Give combinatorial proof for:

$$\sum_{i=k}^n (2i-k) \binom{i-1}{k-1}^2 = k \binom{n}{k}^2$$

RHS: We want to make sequence A and B with their element only 0 and 1, and the number of element 1 is k in A and B. From sequence A, pick one element 1, and that number colored by red.

LHS: Try to counting that sequence A and B with another way. I'm trying to consider element 1 k-th position. So this element can be in k,k+1,...,n-1,n in sequence

$$k\binom{n}k^2$$ counts the number of ways to select two subsets $$A$$ and $$B$$ of $$\{1,2,\dots,n\}$$, and then select a special element of $$A$$.

How many ways are there to do this so the maximum element of $$A\cup B$$ is $$i$$? There are three cases:

• If $$\max A=\max B$$, then the remaining $$k-1$$ elements of $$A$$ and $$B$$ can be freely chosen in $$\binom{i-1}{k-1}^2$$ ways.

• If $$\max A>\max B$$, then $$A$$'s other elements can be chosen in $$\binom{i-1}{k-1}$$ ways, and all of $$B$$'s elements can be chosen in $$\binom{i-1}k$$ ways, for a total of $$\binom{i-1}{k-1}\binom{i-1}k$$.

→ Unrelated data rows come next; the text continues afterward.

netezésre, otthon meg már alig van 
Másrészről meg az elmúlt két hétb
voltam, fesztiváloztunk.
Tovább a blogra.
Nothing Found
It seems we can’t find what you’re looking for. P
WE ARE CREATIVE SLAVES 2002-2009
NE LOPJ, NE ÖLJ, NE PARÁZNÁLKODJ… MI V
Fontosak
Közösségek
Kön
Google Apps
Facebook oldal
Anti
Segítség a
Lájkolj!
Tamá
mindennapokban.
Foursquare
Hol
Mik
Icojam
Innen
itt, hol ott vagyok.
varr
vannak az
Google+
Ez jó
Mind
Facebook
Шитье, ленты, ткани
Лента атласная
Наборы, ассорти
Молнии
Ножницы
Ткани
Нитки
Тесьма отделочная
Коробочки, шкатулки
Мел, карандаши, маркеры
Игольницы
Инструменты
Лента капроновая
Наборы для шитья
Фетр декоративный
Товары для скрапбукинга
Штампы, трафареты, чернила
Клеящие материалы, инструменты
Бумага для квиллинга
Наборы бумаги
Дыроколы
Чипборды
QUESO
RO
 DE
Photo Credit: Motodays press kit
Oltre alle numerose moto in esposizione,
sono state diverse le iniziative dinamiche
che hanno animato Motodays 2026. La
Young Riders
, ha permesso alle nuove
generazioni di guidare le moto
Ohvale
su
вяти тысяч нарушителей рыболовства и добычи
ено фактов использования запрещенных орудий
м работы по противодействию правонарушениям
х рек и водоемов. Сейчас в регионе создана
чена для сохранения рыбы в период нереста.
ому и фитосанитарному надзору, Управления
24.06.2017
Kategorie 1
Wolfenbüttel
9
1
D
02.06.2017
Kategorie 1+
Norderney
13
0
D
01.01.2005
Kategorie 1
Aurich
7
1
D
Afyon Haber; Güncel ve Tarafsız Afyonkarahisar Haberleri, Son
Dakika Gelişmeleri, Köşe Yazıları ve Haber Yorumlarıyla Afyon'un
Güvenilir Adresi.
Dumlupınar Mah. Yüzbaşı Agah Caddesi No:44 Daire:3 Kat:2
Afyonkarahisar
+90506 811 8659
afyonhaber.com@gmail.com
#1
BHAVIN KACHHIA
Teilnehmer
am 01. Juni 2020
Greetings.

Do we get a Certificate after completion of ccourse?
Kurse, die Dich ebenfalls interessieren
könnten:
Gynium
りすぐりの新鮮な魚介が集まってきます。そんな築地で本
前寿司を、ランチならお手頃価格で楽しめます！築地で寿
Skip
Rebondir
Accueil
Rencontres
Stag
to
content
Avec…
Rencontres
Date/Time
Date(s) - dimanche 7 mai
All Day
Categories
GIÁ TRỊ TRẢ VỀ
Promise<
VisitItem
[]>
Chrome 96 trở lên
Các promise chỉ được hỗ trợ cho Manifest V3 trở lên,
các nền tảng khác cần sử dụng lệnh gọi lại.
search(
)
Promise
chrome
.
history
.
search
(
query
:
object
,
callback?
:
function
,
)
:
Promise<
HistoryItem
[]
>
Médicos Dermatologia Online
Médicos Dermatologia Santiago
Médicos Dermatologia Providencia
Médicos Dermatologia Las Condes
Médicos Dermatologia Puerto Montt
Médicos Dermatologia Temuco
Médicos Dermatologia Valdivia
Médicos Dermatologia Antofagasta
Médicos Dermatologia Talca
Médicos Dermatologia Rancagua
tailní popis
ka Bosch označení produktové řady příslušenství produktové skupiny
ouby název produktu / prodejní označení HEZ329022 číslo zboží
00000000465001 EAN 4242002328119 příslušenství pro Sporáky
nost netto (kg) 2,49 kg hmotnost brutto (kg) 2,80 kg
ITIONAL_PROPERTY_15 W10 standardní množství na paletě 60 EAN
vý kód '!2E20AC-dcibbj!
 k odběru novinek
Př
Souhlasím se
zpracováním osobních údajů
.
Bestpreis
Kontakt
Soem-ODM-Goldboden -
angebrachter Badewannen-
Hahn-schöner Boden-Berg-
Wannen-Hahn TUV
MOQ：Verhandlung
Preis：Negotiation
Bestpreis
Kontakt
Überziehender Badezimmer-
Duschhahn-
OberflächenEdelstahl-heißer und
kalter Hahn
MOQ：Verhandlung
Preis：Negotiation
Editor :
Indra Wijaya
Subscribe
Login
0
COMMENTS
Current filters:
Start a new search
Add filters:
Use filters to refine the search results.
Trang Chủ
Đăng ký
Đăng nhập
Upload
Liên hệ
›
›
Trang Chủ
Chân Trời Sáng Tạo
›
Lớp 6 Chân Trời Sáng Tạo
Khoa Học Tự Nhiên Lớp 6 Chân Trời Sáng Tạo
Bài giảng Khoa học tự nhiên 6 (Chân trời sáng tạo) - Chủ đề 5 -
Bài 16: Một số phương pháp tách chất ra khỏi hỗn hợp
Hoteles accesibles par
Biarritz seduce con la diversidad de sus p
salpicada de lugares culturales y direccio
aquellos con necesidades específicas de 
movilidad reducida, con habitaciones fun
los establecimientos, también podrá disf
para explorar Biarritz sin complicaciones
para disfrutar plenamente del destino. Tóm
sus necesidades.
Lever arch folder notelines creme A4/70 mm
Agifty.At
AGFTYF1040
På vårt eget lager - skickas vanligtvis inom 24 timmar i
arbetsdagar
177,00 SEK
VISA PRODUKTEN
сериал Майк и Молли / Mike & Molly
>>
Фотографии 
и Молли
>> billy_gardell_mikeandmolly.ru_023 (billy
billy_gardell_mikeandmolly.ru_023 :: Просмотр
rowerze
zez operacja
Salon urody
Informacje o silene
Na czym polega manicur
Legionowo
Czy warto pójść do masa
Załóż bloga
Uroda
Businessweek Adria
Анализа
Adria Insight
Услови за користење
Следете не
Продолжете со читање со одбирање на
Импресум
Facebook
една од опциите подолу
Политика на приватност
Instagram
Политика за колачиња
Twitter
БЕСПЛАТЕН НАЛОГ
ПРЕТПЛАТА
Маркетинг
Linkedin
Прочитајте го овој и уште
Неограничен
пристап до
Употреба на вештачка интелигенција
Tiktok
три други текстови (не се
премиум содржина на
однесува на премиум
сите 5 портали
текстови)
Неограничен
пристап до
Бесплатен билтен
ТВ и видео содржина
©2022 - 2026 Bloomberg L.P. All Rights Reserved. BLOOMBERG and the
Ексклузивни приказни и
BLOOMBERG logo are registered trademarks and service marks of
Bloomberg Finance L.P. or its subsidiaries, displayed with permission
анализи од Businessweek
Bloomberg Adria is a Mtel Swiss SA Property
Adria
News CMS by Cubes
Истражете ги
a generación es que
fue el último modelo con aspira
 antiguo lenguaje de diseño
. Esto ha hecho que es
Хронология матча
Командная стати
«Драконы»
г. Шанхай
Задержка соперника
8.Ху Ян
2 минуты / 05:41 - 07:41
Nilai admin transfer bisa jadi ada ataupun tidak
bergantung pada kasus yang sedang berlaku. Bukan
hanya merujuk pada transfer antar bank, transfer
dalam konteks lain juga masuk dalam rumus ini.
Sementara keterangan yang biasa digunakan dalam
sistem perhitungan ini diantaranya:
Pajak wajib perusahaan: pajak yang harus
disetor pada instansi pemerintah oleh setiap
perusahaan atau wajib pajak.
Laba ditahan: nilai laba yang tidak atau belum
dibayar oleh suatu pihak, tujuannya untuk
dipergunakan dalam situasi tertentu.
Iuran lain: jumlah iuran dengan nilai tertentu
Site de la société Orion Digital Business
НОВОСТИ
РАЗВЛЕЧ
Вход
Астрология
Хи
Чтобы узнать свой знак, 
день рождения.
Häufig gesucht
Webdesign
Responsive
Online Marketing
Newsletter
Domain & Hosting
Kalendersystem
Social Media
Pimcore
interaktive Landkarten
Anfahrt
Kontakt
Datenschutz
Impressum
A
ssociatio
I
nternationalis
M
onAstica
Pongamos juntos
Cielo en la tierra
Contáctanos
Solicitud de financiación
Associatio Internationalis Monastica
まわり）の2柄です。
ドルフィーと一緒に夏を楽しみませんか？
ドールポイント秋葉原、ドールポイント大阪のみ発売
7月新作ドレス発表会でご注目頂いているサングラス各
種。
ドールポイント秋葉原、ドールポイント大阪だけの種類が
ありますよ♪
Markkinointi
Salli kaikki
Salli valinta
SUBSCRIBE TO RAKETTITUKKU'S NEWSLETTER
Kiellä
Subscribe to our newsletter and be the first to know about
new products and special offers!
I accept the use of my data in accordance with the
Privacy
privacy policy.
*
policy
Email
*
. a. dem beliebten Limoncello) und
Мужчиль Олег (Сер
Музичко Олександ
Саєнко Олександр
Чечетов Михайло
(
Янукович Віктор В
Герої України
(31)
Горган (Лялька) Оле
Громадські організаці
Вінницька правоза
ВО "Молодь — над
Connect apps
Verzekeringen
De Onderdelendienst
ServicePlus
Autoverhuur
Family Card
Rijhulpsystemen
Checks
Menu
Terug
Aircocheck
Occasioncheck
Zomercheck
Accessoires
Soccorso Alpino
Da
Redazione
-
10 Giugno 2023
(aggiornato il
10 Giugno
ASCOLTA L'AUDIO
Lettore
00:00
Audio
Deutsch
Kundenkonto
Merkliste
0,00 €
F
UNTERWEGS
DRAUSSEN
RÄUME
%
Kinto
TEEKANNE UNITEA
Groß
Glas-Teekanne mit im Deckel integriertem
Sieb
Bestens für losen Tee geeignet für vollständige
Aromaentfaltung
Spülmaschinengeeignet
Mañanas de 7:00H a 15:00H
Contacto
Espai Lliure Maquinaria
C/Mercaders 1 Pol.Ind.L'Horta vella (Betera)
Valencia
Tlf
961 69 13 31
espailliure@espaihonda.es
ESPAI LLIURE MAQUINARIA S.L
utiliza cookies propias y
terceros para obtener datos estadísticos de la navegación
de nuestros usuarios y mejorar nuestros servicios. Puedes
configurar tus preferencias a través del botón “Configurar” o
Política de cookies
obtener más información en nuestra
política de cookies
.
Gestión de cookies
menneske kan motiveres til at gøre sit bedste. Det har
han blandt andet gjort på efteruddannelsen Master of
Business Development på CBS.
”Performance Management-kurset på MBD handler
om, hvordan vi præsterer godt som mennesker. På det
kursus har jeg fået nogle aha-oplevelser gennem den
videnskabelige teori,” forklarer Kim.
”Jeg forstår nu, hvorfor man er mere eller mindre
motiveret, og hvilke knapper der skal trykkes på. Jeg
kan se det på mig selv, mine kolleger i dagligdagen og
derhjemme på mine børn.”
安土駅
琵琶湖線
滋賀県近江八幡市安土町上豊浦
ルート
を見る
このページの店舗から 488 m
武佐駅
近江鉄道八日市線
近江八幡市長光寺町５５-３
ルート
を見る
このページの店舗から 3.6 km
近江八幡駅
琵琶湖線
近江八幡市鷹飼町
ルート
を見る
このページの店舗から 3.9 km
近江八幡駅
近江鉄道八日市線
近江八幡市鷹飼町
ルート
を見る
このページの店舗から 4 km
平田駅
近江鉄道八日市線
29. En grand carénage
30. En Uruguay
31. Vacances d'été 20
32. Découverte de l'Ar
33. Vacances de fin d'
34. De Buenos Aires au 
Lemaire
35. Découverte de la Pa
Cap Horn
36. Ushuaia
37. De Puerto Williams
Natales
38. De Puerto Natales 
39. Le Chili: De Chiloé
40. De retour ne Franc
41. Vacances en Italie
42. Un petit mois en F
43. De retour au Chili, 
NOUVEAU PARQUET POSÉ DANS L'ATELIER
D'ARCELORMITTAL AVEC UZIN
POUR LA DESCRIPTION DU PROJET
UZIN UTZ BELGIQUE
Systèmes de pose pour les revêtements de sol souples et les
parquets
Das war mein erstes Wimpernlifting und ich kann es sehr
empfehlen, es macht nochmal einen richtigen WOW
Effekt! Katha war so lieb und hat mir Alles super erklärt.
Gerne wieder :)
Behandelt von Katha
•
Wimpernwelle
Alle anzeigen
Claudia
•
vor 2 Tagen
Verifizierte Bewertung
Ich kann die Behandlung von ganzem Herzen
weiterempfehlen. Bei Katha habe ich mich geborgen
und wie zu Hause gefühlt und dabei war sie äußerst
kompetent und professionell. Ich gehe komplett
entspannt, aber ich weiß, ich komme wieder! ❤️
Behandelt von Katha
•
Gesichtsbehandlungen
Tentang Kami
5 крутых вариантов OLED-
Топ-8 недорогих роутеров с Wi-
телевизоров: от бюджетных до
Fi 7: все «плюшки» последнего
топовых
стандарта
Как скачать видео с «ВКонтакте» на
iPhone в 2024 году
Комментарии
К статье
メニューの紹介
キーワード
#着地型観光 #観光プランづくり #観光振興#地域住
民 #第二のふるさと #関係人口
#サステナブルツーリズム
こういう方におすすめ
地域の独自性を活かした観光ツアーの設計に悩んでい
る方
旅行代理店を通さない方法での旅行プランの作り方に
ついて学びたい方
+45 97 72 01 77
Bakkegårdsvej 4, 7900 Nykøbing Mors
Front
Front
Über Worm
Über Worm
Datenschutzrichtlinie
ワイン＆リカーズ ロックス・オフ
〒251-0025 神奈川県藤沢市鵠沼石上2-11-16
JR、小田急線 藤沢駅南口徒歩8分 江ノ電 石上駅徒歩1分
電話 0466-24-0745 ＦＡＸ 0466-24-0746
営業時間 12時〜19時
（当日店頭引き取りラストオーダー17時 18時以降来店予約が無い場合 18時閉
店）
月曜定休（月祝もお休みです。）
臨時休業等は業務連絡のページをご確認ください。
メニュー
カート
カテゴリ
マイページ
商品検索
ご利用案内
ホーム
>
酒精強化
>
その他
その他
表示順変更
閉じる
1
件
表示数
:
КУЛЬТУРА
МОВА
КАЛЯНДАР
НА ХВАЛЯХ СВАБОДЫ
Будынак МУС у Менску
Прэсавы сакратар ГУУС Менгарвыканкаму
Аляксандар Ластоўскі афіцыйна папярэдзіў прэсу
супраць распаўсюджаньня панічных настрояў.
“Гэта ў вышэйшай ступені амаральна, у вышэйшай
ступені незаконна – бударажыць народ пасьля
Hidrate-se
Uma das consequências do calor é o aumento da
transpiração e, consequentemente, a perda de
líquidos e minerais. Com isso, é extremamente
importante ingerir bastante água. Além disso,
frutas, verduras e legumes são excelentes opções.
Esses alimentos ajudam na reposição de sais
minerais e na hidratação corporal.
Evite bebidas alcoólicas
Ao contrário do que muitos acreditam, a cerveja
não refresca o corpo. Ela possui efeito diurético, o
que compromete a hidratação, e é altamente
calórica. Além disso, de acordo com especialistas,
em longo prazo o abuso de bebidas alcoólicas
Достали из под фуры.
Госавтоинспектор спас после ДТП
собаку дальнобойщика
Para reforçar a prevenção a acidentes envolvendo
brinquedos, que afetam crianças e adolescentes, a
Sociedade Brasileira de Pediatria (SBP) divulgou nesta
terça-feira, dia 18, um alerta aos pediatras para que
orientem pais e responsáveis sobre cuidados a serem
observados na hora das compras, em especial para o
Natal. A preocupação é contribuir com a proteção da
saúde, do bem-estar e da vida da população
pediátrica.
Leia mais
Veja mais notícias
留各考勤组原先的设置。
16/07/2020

• If $$\max A<\max B$$, the number of ways to choose $$A$$ and $$B$$ is still $$\binom{i-1}{k-1}\binom{i-1}k$$.

Finally, we must multiply by $$k$$ to account for choosing the special element of $$A$$. The result is

$$k\left(\binom{i-1}{k-1}^2+2\binom{i-1}{k-1}\binom{i-1}k\right)$$ This simplifies to $$(2i-k)\binom{i-1}{k-1}^2$$.

• Nice answer (+1). – Markus Scheuer Mar 26 at 20:04